Of course, Rail Passengers understands that Secretary Duffy and the USDOT will have discretion in administering grants. This is the nature of “discretionary grants”, and anyone who thinks professional DOT staff ought to act as a horde of grant application-sorting robots is fooling themselves.

However, Congress was clear in establishing the metrics for evaluating grant applications in the IIJA. To the extent that the USDOT is complying with the law—which the order takes care to say it will—these new directives would presumably serve as nothing more than a tiebreaker for otherwise equally ranked applications.

Secretary Duffy also seems unsure whether he wants a complete overhaul of USDOT programs or the speedy advancement of infrastructure projects.
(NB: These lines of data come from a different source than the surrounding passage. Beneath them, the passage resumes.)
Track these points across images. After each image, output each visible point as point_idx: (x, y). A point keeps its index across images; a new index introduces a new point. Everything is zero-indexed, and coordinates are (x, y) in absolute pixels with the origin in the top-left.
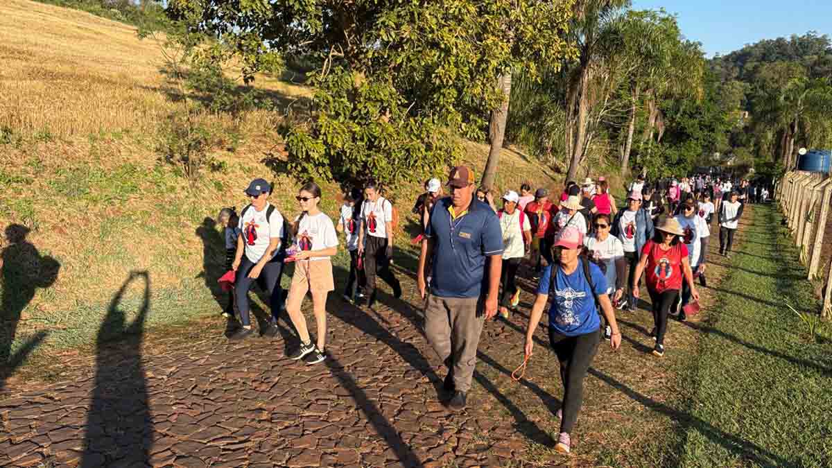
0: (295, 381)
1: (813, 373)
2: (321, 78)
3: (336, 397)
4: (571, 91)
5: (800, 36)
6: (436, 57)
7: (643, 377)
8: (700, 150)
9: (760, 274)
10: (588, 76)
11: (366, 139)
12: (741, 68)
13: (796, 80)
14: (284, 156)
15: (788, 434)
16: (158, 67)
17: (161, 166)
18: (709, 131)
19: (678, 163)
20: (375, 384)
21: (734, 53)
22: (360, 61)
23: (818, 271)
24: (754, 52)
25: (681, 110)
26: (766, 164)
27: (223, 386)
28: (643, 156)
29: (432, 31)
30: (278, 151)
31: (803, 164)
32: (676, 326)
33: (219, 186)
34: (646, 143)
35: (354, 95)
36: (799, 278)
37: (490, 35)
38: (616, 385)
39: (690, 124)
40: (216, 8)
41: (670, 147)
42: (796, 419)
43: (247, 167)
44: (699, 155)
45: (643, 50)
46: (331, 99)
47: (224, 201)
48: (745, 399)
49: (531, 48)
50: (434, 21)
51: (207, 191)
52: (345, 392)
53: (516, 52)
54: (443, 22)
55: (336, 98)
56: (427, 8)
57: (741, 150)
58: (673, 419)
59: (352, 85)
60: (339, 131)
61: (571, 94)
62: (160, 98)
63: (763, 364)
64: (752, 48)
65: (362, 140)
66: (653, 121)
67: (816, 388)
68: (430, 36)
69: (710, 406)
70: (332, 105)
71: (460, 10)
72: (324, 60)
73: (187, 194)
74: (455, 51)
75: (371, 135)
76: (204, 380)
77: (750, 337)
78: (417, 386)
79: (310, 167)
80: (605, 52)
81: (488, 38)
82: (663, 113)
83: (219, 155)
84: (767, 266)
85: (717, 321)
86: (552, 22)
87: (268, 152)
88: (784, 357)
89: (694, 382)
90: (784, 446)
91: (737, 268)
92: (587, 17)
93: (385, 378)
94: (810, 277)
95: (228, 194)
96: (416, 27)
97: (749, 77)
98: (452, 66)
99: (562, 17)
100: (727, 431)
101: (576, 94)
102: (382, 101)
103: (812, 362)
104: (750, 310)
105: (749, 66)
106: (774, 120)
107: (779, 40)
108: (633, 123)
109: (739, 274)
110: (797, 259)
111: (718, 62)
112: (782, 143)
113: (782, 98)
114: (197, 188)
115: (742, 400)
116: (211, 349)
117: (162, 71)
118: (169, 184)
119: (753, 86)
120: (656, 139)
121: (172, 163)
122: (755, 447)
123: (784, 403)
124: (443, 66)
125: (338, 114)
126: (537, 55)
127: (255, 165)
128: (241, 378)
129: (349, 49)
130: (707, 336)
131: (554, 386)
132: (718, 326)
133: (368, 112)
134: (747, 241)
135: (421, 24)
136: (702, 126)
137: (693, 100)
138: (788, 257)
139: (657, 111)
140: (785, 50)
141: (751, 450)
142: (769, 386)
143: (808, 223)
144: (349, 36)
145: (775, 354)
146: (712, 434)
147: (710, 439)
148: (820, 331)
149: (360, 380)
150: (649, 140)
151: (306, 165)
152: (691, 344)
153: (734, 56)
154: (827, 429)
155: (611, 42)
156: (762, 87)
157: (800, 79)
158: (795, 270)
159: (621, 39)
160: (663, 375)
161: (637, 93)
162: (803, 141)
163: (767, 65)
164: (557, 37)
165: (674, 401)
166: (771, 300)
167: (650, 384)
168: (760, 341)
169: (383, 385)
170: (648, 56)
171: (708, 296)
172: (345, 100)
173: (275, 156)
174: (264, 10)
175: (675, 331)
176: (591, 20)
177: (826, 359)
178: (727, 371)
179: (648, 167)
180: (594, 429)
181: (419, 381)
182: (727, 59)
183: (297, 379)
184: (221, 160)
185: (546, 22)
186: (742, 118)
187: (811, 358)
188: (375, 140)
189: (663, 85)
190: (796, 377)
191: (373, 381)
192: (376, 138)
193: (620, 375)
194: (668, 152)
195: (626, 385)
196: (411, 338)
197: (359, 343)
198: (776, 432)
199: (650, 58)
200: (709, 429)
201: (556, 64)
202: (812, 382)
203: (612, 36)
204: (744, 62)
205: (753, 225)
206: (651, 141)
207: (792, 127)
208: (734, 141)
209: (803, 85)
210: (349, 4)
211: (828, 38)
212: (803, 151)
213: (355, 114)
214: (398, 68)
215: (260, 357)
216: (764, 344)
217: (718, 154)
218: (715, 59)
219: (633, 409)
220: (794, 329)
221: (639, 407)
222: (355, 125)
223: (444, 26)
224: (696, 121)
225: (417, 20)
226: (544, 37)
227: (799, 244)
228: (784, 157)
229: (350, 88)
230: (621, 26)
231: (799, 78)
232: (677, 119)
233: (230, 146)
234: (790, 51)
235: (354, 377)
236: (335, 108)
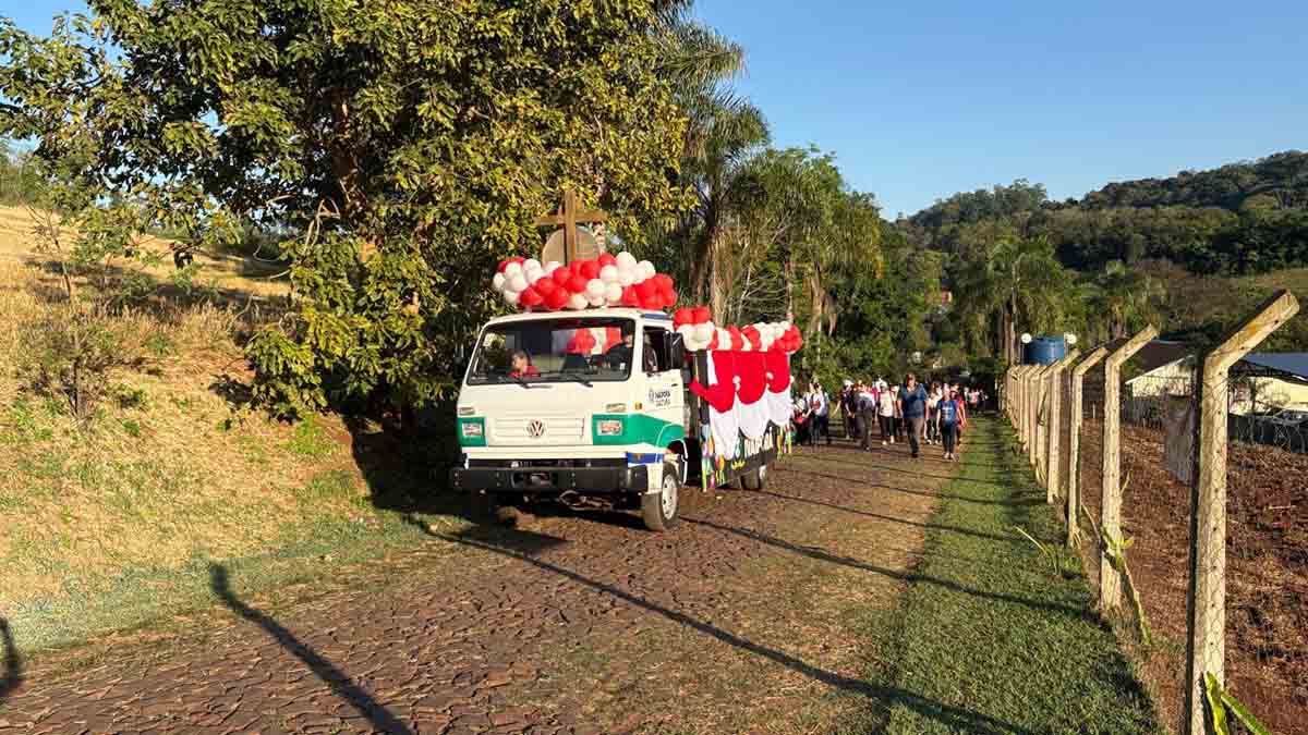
0: (267, 705)
1: (1060, 617)
2: (304, 249)
3: (338, 720)
4: (697, 265)
5: (1007, 187)
6: (486, 210)
7: (826, 647)
8: (892, 350)
9: (985, 502)
10: (719, 244)
11: (381, 340)
12: (934, 233)
13: (1006, 242)
14: (245, 377)
15: (1030, 698)
16: (22, 257)
17: (26, 400)
18: (900, 317)
19: (861, 366)
20: (405, 696)
21: (922, 212)
22: (367, 224)
23: (1060, 489)
24: (948, 210)
25: (857, 288)
26: (982, 361)
27: (137, 726)
28: (810, 358)
29: (479, 174)
30: (236, 370)
31: (1030, 355)
32: (871, 577)
33: (132, 429)
34: (813, 339)
35: (359, 276)
36: (1034, 502)
37: (566, 178)
38: (787, 661)
39: (872, 308)
40: (122, 149)
41: (848, 343)
42: (1040, 677)
43: (181, 398)
44: (891, 357)
45: (794, 204)
46: (321, 281)
47: (142, 452)
48: (969, 659)
49: (629, 196)
50: (480, 159)
51: (109, 437)
52: (355, 712)
53: (606, 202)
54: (494, 161)
55: (329, 280)
56: (467, 141)
57: (946, 347)
58: (869, 696)
59: (355, 259)
60: (337, 329)
61: (697, 271)
62: (25, 299)
63: (993, 612)
64: (945, 205)
65: (375, 341)
66: (819, 308)
67: (1065, 636)
68: (476, 179)
69: (922, 675)
70: (322, 290)
71: (518, 141)
72: (309, 222)
73: (72, 441)
74: (514, 199)
75: (389, 332)
76: (103, 722)
77: (975, 582)
78: (475, 693)
79: (290, 391)
80: (740, 207)
81: (563, 182)
82: (833, 295)
83: (131, 381)
84: (993, 491)
85: (928, 565)
86: (655, 158)
87: (220, 374)
88: (1020, 600)
89: (898, 646)
90: (1026, 713)
91: (952, 497)
92: (709, 158)
93: (422, 687)
94: (1050, 499)
95: (150, 441)
96: (452, 168)
97: (946, 244)
98: (512, 223)
99: (670, 151)
100: (946, 703)
101: (703, 270)
102: (404, 280)
103: (1058, 605)
104: (972, 548)
105: (945, 229)
106: (984, 297)
107: (980, 193)
108: (790, 308)
109: (955, 505)
110: (1033, 479)
111: (903, 225)
112: (999, 332)
113: (990, 267)
114: (93, 431)
115: (966, 662)
116: (117, 676)
117: (31, 263)
118: (40, 427)
119: (952, 256)
120: (827, 334)
121: (46, 395)
122: (985, 719)
123: (1023, 659)
124: (498, 224)
125: (334, 304)
126: (637, 205)
127: (197, 393)
128: (170, 712)
129: (348, 207)
130: (915, 586)
131: (693, 671)
132: (930, 571)
133: (383, 298)
134: (965, 464)
135: (459, 163)
136: (889, 311)
137: (872, 275)
138: (1022, 479)
139: (823, 292)
140: (988, 207)
141: (981, 722)
142: (1001, 639)
143: (1040, 427)
144: (348, 186)
145: (1007, 598)
146: (925, 708)
147: (923, 715)
148: (1067, 566)
149: (380, 694)
150: (815, 335)
151: (282, 386)
152: (893, 599)
153: (923, 217)
154: (1084, 686)
155: (747, 192)
156: (965, 257)
157: (1011, 240)
158: (1032, 492)
159: (762, 187)
160: (855, 641)
161: (793, 265)
162: (1026, 325)
163: (967, 226)
164: (664, 179)
165: (872, 675)
166: (1001, 533)
167: (835, 656)
168: (987, 586)
169: (418, 697)
170: (801, 210)
171: (915, 536)
172: (344, 282)
173: (232, 379)
174: (204, 145)
175: (871, 584)
176: (715, 163)
177: (1076, 598)
178: (945, 627)
179: (820, 374)
180: (753, 722)
181: (479, 686)
182: (913, 221)
183: (269, 703)
184: (136, 388)
185: (647, 158)
186: (943, 302)
187: (1057, 599)
188: (397, 340)
189: (827, 254)
190: (1039, 624)
191: (401, 694)
192: (397, 337)
193: (792, 648)
194: (847, 350)
195: (801, 659)
196: (465, 630)
197: (377, 644)
198: (1015, 696)
199: (805, 215)
200: (920, 701)
201: (668, 219)
202: (1059, 629)
203: (749, 184)
204: (938, 224)
205: (972, 443)
206: (819, 336)
207: (1009, 306)
208: (938, 335)
209: (1016, 248)
210: (346, 140)
211: (1043, 188)
212: (1027, 338)
213: (361, 302)
214: (429, 232)
215: (204, 678)
216: (993, 587)
217: (918, 354)
218: (898, 221)
219: (813, 689)
220: (1032, 566)
221: (821, 687)
222: (363, 319)
223: (495, 166)
224: (879, 305)
225: (453, 157)
226: (645, 178)
227: (1033, 462)
228: (1004, 347)
229: (352, 263)
230: (758, 168)
231: (1009, 238)
232: (853, 303)
233: (153, 366)
234: (996, 206)
235: (370, 691)
236: (327, 294)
The order calls on USDOT administrative offices to “update and revise all NOFOs, grant agreements, loan agreements, and other program documents” and review “existing grant agreements, loan agreements, and contracts”. However, Secretary Duffy also says his order “should be implemented in a simple, transparent manner that avoids adding unnecessary procedural or regulatory steps or causing undue delay.” There is an obvious contradiction between these two directives, and we can only speculate as to which will win out.

In closing, it’s worth highlighting the following passage from Rail Passengers’ President and CEO Jim Mathews’ letter to President Trump in the wake of his first executive order freezing grant disbursements:

“These rail projects have been thoroughly vetted by career Department of Transportation staff and enjoy broad support from Members of Congress from both parties.

“In tracking the implementation of the IIJA, Rail Passengers has identified more than $28.6 billion in discretionary intercity passenger rail grants issued by the USDOT across 158 passenger rail projects. These grants are located in almost every state in the nation, from Florida to Alaska. They will benefit millions of Americans, in big cities and small towns, urban neighborhoods and rural communities, Red States and Blue.

“The vast majority of the rail projects in question required state and local governments to provide local funding matches to secure these grants. Delaying disbursements will not only endanger tens of thousands of construction jobs, it will introduce costly delays, which will likely be borne by local governments.”